» **WORK INSTRUCTIONS**: Report how many lines in the entries below have the word "state" in them, and give no other words.

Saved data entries
--- START ---

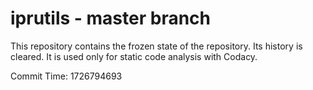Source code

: # iprutils - master branch

This repository contains the frozen state of the repository.
Its history is cleared. It is used only for static code
analysis with Codacy.

Commit Time: 1726794693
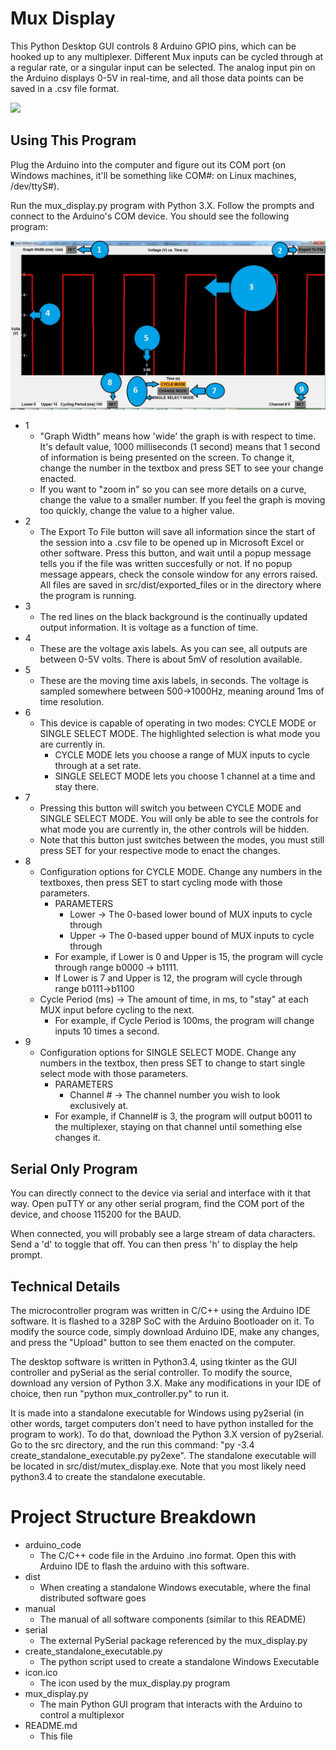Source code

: # Mux Display
This Python Desktop GUI controls 8 Arduino GPIO pins, which can be hooked up to any multiplexer. Different Mux inputs can be cycled through at a regular rate, or a singular input can be selected. The analog input pin on the Arduino displays 0-5V in real-time, and all those data points can be saved in a .csv file format.

![](https://raw.githubusercontent.com/DavidJVitale/mux_display/master/pics/2.gif)

## Using This Program

Plug the Arduino into the computer and figure out its COM port (on Windows machines, it'll be something like COM#: on Linux machines, /dev/ttyS#).

Run the mux_display.py program with Python 3.X. Follow the prompts and connect to the Arduino's COM device. You should see the following program:

![](https://raw.githubusercontent.com/DavidJVitale/mux_display/master/pics/2.jpg)

* 1
    * "Graph Width" means how 'wide' the graph is with respect to time. It's default value, 1000 milliseconds (1 second) means that 1 second of information is being presented on the screen. To change it, change the number in the textbox and press SET to see your change enacted.
    * If you want to "zoom in" so you can see more details on a curve, change the value to a smaller number. If you feel the graph is moving too quickly, change the value to a higher value. 
* 2
    * The Export To File button will save all information since the start of the session into a .csv file to be opened up in Microsoft Excel or other software. Press this button, and wait until a popup message tells you if the file was written succesfully or not. If no popup message appears, check the console window for any errors raised. All files are saved in src/dist/exported_files or in the directory where the program is running.
* 3
    * The red lines on the black background is the continually updated output information. It is voltage as a function of time.
* 4
    * These are the voltage axis labels. As you can see, all outputs are between 0-5V volts. There is about 5mV of resolution available.
* 5
    * These are the moving time axis labels, in seconds. The voltage is sampled somewhere between 500->1000Hz, meaning around 1ms of time resolution.
* 6
    * This device is capable of operating in two modes: CYCLE MODE or SINGLE SELECT MODE. The highlighted selection is what mode you are currently in.
        * CYCLE MODE lets you choose a range of MUX inputs to cycle through at a set rate.
        * SINGLE SELECT MODE lets you choose 1 channel at a time and stay there.
* 7
    * Pressing this button will switch you between CYCLE MODE and SINGLE SELECT MODE. You will only be able to see the controls for what mode you are currently in, the other controls will be hidden.
    * Note that this button just switches between the modes, you must still press SET for your respective mode to enact the changes.
* 8
    * Configuration options for CYCLE MODE. Change any numbers in the textboxes, then press SET to start cycling mode with those parameters.
        * PARAMETERS
            * Lower -> The 0-based lower bound of MUX inputs to cycle through
            * Upper -> The 0-based upper bound of MUX inputs to cycle through
        * For example, if Lower is 0 and Upper is 15, the program will cycle through range b0000 -> b1111.
        * If Lower is 7 and Upper is 12, the program will cycle through range b0111->b1100
    * Cycle Period (ms) -> The amount of time, in ms, to "stay" at each MUX input before cycling to the next. 
        * For example, if Cycle Period is 100ms, the program will change inputs 10 times a second.
* 9
    * Configuration options for SINGLE SELECT MODE. Change any numbers in the textbox, then press SET to change to start single select mode with those parameters.
        * PARAMETERS
            * Channel # -> The channel number you wish to look exclusively at.
        * For example, if Channel# is 3, the program will output b0011 to the multiplexer, staying on that channel until something else changes it.

## Serial Only Program

You can directly connect to the device via serial and interface with it that way. Open puTTY or any other serial program, find the COM port of the device, and choose 115200 for the BAUD.

When connected, you will probably see a large stream of data characters. Send a 'd' to toggle that off. You can then press 'h' to display the help prompt.

## Technical Details 

The microcontroller program was written in C/C++ using the Arduino IDE software. It is flashed to a 328P SoC with the Arduino Bootloader on it. To modify the source code, simply download Arduino IDE, make any changes, and press the "Upload" button to see them enacted on the computer.

The desktop software is written in Python3.4, using tkinter as the GUI controller and pySerial as the serial controller. To modify the source, download any version of Python 3.X. Make any modifications in your IDE of choice, then run "python mux_controller.py" to run it.

It is made into a standalone executable for Windows using py2serial (in other words, target computers don't need to have python installed for the program to work). To do that, download the Python 3.X version of py2serial. Go to the src directory, and the run this command: "py -3.4 create_standalone_executable.py py2exe". The standalone executable will be located in src/dist/mutex_display.exe. Note that you most likely need python3.4 to create the standalone executable.

# Project Structure Breakdown
* arduino_code
    * The C/C++ code file in the Arduino .ino format. Open this with Arduino IDE to flash the arduino with this software.
* dist
    * When creating a standalone Windows executable, where the final distributed software goes
* manual
    * The manual of all software components (similar to this README)
* serial
    * The external PySerial package referenced by the mux_display.py
* create_standalone_executable.py
    * The python script used to create a standalone Windows Executable
* icon.ico
    * The icon used by the mux_display.py program
* mux_display.py
    * The main Python GUI program that interacts with the Arduino to control a multiplexor
* README.md
    * This file
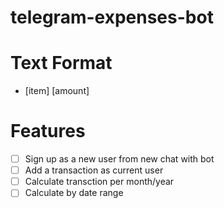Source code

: # telegram-expenses-bot

# Text Format
- [item] [amount]

# Features
- [ ] Sign up as a new user from new chat with bot
- [ ] Add a transaction as current user
- [ ] Calculate transction per month/year
- [ ] Calculate by date range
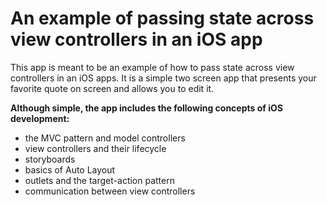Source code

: # An example of passing state across view controllers in an iOS app

This app is meant to be an example of how to pass state across view controllers in an iOS apps. It is a simple two screen app that presents your favorite quote on screen and allows you to edit it.

**Although simple, the app includes the following concepts of iOS development:**

* the MVC pattern and model controllers
* view controllers and their lifecycle
* storyboards
* basics of Auto Layout
* outlets and the target-action pattern
* communication between view controllers
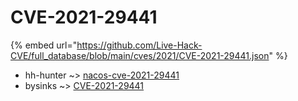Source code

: # CVE-2021-29441
{% embed url="https://github.com/Live-Hack-CVE/full_database/blob/main/cves/2021/CVE-2021-29441.json" %}

* hh-hunter ~> [nacos-cve-2021-29441](https://www.alice-snow.ru/2021/database/cve-2021-29441/nacos-cve-2021-29441-hh-hunter)
* bysinks ~> [CVE-2021-29441](https://www.alice-snow.ru/2021/database/cve-2021-29441/cve-2021-29441-bysinks)
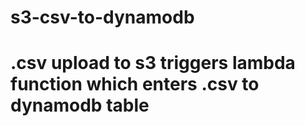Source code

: # s3-csv-to-dynamodb
# .csv upload to s3 triggers lambda function which enters .csv to dynamodb table

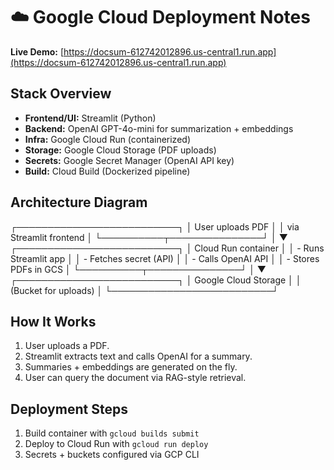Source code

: # ☁️ Google Cloud Deployment Notes

**Live Demo:** [https://docsum-612742012896.us-central1.run.app](https://docsum-612742012896.us-central1.run.app)

## Stack Overview
- **Frontend/UI:** Streamlit (Python)
- **Backend:** OpenAI GPT-4o-mini for summarization + embeddings
- **Infra:** Google Cloud Run (containerized)
- **Storage:** Google Cloud Storage (PDF uploads)
- **Secrets:** Google Secret Manager (OpenAI API key)
- **Build:** Cloud Build (Dockerized pipeline)

## Architecture Diagram
┌──────────────────────────┐
│ User uploads PDF         │
│ via Streamlit frontend   │
└──────────┬───────────────┘
           │
           ▼
┌──────────────────────────┐
│ Cloud Run container      │
│ - Runs Streamlit app     │
│ - Fetches secret (API)   │
│ - Calls OpenAI API       │
│ - Stores PDFs in GCS     │
└──────────┬───────────────┘
           │
           ▼
┌──────────────────────────┐
│ Google Cloud Storage     │
│ (Bucket for uploads)     │
└──────────────────────────┘  

## How It Works
1. User uploads a PDF.
2. Streamlit extracts text and calls OpenAI for a summary.
3. Summaries + embeddings are generated on the fly.
4. User can query the document via RAG-style retrieval.

## Deployment Steps
1. Build container with `gcloud builds submit`
2. Deploy to Cloud Run with `gcloud run deploy`
3. Secrets + buckets configured via GCP CLI
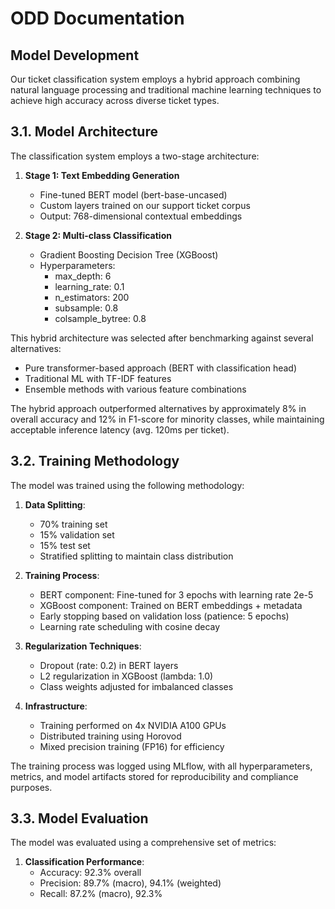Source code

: # ODD Documentation

## Model Development

Our ticket classification system employs a hybrid approach combining natural language processing and traditional machine learning techniques to achieve high accuracy across diverse ticket types.

## 3.1. Model Architecture

The classification system employs a two-stage architecture:

1. **Stage 1: Text Embedding Generation**

   - Fine-tuned BERT model (bert-base-uncased)
   - Custom layers trained on our support ticket corpus
   - Output: 768-dimensional contextual embeddings

2. **Stage 2: Multi-class Classification**
   - Gradient Boosting Decision Tree (XGBoost)
   - Hyperparameters:
     - max_depth: 6
     - learning_rate: 0.1
     - n_estimators: 200
     - subsample: 0.8
     - colsample_bytree: 0.8

This hybrid architecture was selected after benchmarking against several alternatives:

- Pure transformer-based approach (BERT with classification head)
- Traditional ML with TF-IDF features
- Ensemble methods with various feature combinations

The hybrid approach outperformed alternatives by approximately 8% in overall accuracy and 12% in F1-score for minority classes, while maintaining acceptable inference latency (avg. 120ms per ticket).

## 3.2. Training Methodology

The model was trained using the following methodology:

1. **Data Splitting**:

   - 70% training set
   - 15% validation set
   - 15% test set
   - Stratified splitting to maintain class distribution

2. **Training Process**:

   - BERT component: Fine-tuned for 3 epochs with learning rate 2e-5
   - XGBoost component: Trained on BERT embeddings + metadata
   - Early stopping based on validation loss (patience: 5 epochs)
   - Learning rate scheduling with cosine decay

3. **Regularization Techniques**:

   - Dropout (rate: 0.2) in BERT layers
   - L2 regularization in XGBoost (lambda: 1.0)
   - Class weights adjusted for imbalanced classes

4. **Infrastructure**:
   - Training performed on 4x NVIDIA A100 GPUs
   - Distributed training using Horovod
   - Mixed precision training (FP16) for efficiency

The training process was logged using MLflow, with all hyperparameters, metrics, and model artifacts stored for reproducibility and compliance purposes.

## 3.3. Model Evaluation

The model was evaluated using a comprehensive set of metrics:

1. **Classification Performance**:
   - Accuracy: 92.3% overall
   - Precision: 89.7% (macro), 94.1% (weighted)
   - Recall: 87.2% (macro), 92.3%
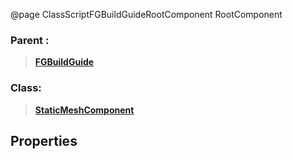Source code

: @page ClassScriptFGBuildGuideRootComponent RootComponent
### Parent :
<b><a href="_class_script_f_g_build_guide.html"><blockquote>FGBuildGuide</blockquote></a></b>
### Class:
<b><a href="_class_script_static_mesh_component.html"><blockquote>StaticMeshComponent</blockquote></a></b>
## Properties
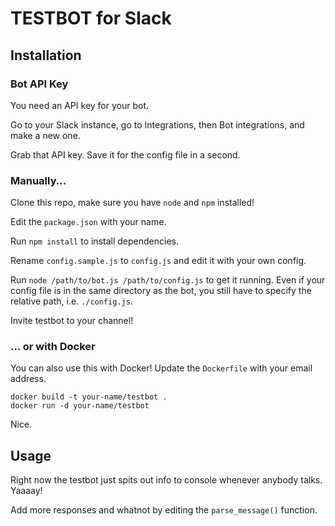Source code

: # TESTBOT for Slack

## Installation

### Bot API Key

You need an API key for your bot.

Go to your Slack instance, go to Integrations, then Bot integrations, and make a new one.

Grab that API key. Save it for the config file in a second.

### Manually...

Clone this repo, make sure you have `node` and `npm` installed!

Edit the `package.json` with your name.

Run `npm install` to install dependencies.

Rename `config.sample.js` to `config.js` and edit it with your own config.

Run `node /path/to/bot.js /path/to/config.js` to get it running. Even if your config file is in the same directory as the bot, you still have to specify the relative path, i.e. `./config.js`.

Invite testbot to your channel!

### ... or with Docker

You can also use this with Docker! Update the `Dockerfile` with your email address.

    docker build -t your-name/testbot .
    docker run -d your-name/testbot

Nice.

## Usage

Right now the testbot just spits out info to console whenever anybody talks. Yaaaay!

Add more responses and whatnot by editing the `parse_message()` function.
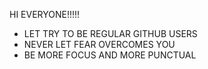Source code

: HI EVERYONE!!!!!

* LET TRY TO BE REGULAR GITHUB USERS 
* NEVER LET FEAR OVERCOMES YOU 
* BE MORE FOCUS AND MORE PUNCTUAL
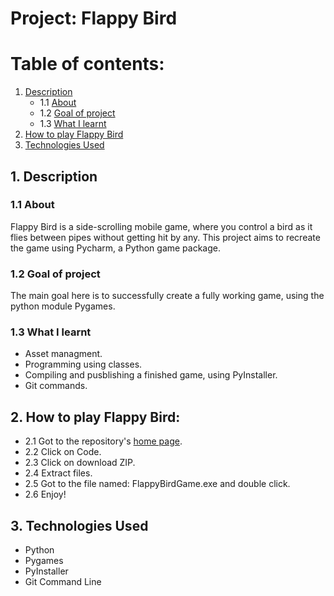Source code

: # Project: Flappy Bird

# Table of contents:

1. [Description](#Description)
   - 1.1 [About](#About)
   - 1.2 [Goal of project](#Goal-of-project)
   - 1.3 [What I learnt](#What-I-learnt)
2. [How to play Flappy Bird](#How-to-play-Flappy-Bird)
3. [Technologies Used](#Technologies-Used)

## 1. Description
### 1.1 About
Flappy Bird is a side-scrolling mobile game, where you control a bird as it flies between pipes without getting hit by any. This project aims to recreate the game using Pycharm, a Python game package.

### 1.2 Goal of project
The main goal here is to successfully create a fully working game, using the python module Pygames.

### 1.3 What I learnt
- Asset managment.
- Programming using classes.
- Compiling and pusblishing a finished game, using  PyInstaller.
- Git commands.


## 2. How to play Flappy Bird:
- 2.1 Got to the repository's [home page](https://github.com/AJim98/FlapBird).
- 2.2 Click on Code.
- 2.3 Click on download ZIP.
- 2.4 Extract files.
- 2.5 Got to the file named: FlappyBirdGame.exe and double click.
- 2.6 Enjoy!

## 3. Technologies Used
- Python
- Pygames
- PyInstaller
- Git Command Line
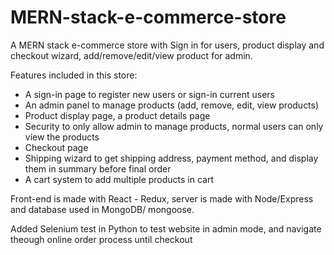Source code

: # MERN-stack-e-commerce-store
A MERN stack e-commerce store with Sign in for users, product display and checkout wizard, add/remove/edit/view product for admin.

Features included in this store:

* A sign-in page to register new users or sign-in current users
* An admin panel to manage products (add, remove, edit, view products)
* Product display page, a product details page 
* Security to only allow admin to manage products, normal users can only view the products
* Checkout page
* Shipping wizard to get shipping address, payment method, and display them in summary before final order
* A cart system to add multiple products in cart

Front-end is made with React - Redux, server is made with Node/Express and database used in MongoDB/ mongoose.

Added Selenium test in Python to test website in admin mode, and navigate theough online order process until checkout
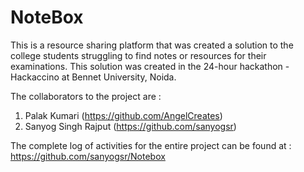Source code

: # NoteBox
This is a resource sharing platform that was created a solution to the college students struggling to find notes or resources for their examinations. This solution was created in the 24-hour hackathon - Hackaccino at Bennet University, Noida.

The collaborators to the project are :
1. Palak Kumari (https://github.com/AngelCreates)
2. Sanyog Singh Rajput (https://github.com/sanyogsr)

The complete log of activities for the entire project can be found at : https://github.com/sanyogsr/Notebox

--- END ---

» **SOLVED PROBLEM**: 3